During the court hearing, the sheriff described the offence a being "towards the lower end of the dangerous driving scale".

The employment judgment stated: "In other words, it was to be regarded more as a matter of error in judgment than of utter recklessness."

During Mrs Knox's disciplinary hearing, she told John Logue, the director of serious casework at COPFS, that the collision was the result of a "momentary miscalculation of speed and distance".

She added that she had not exceeded the speed limit and "there was no drink or drugs involved, this is not an offence of violence or dishonesty".

However, Mr Logue found that "the relationship of trust and confidence between Ms Knox and COPFS had been irretrievably damaged".

He also decided there was a considerable risk of reputational damage to the Crown Office if she was allowed to continue to work there.

Judge Christie ruled that the circumstances of the case provided a "unique context" due to the nature of work carried out by the service, However, he added it was unlikely to attract "any degree of outrage" if she remained a procurator-fiscal.
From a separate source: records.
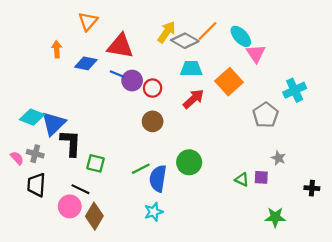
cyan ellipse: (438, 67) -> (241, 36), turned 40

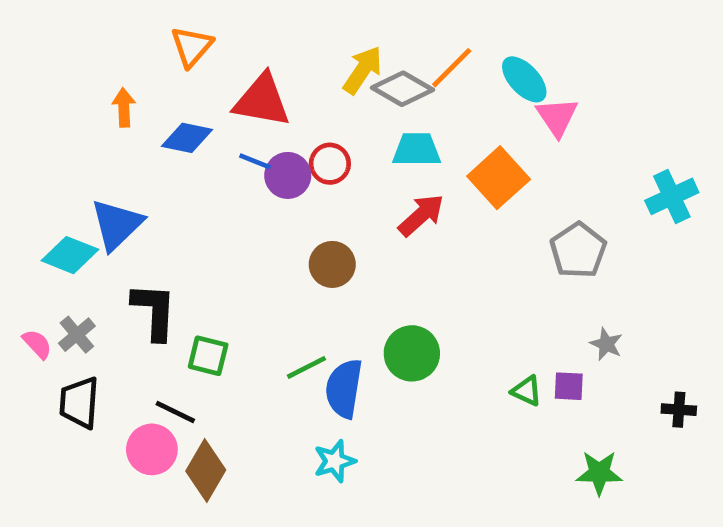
red circle: (153, 88) -> (330, 164), moved
cyan cross: (295, 90) -> (672, 196), moved
blue triangle: (54, 124) -> (117, 225), moved
gray cross: (35, 154) -> (77, 335), turned 35

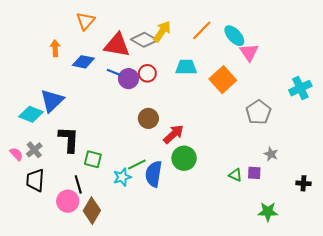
gray diamond: (402, 89) -> (144, 40), moved
red arrow: (421, 215) -> (174, 134), moved
black line: (175, 412) -> (78, 184), turned 48
cyan star: (335, 461) -> (122, 177), moved

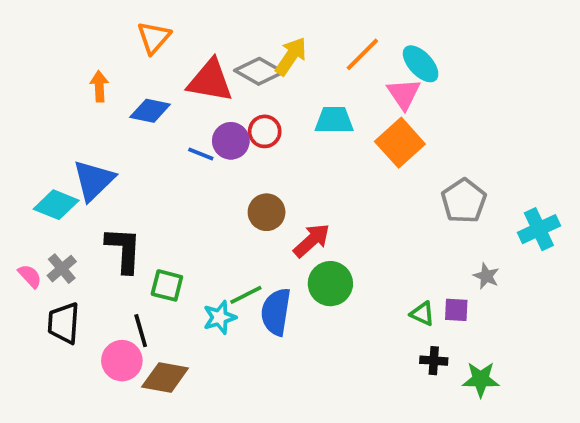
pink triangle: (249, 52) -> (404, 94), moved
blue line: (114, 72) -> (201, 154), moved
cyan cross: (300, 88) -> (539, 229), moved
black cross: (303, 183) -> (434, 361), moved
brown diamond: (92, 211) -> (165, 378), turned 70

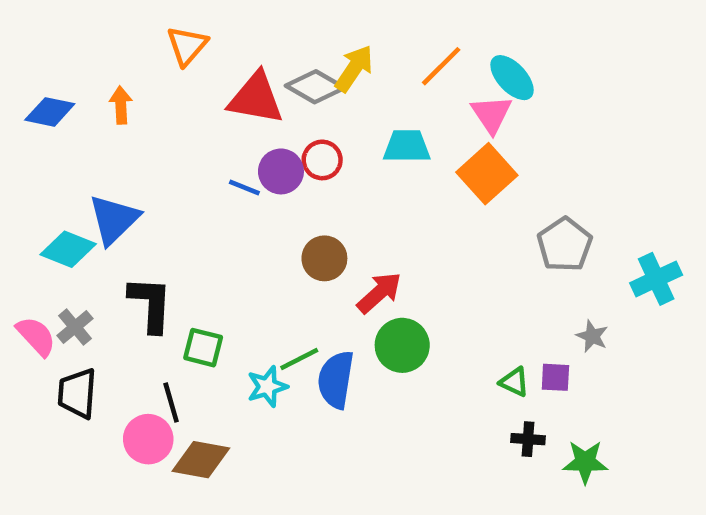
blue diamond: (150, 111) -> (50, 112), moved
pink semicircle: (30, 276) -> (36, 336), size x1.4

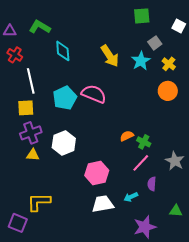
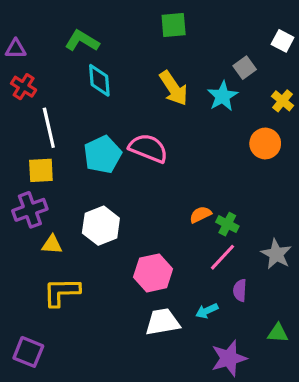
green square: (142, 16) -> (174, 25), moved
green L-shape: (40, 27) -> (82, 41), moved
yellow cross: (169, 64) -> (283, 101), moved
purple cross: (31, 133) -> (30, 210), moved
yellow L-shape: (39, 202) -> (61, 292), moved

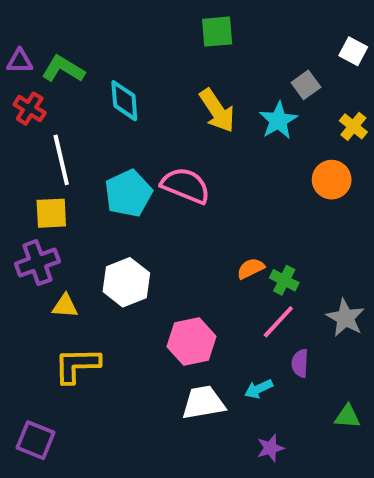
green L-shape: (82, 41) -> (63, 69), moved
purple star: (229, 358) -> (270, 448), moved, size x0.6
He added: "Even in the uniqueness of this case, an employer would not fail to distinguish between the criminal convictions which involved conduct which was morally unacceptable and those which did not.

"Making a mistake of the kind involved in this case is something which any driver on his way to work might do."

Mrs Knox, who also unsuccessfully appealed against her dismissal, wants to be reinstated by COPFS.

A hearing on whether or not that should happen and what compensation she is entitled to will take place at a later date.

A Crown Office spokesman said: "We are carefully considering the judgement and will reflect on the decision in advance of any next steps."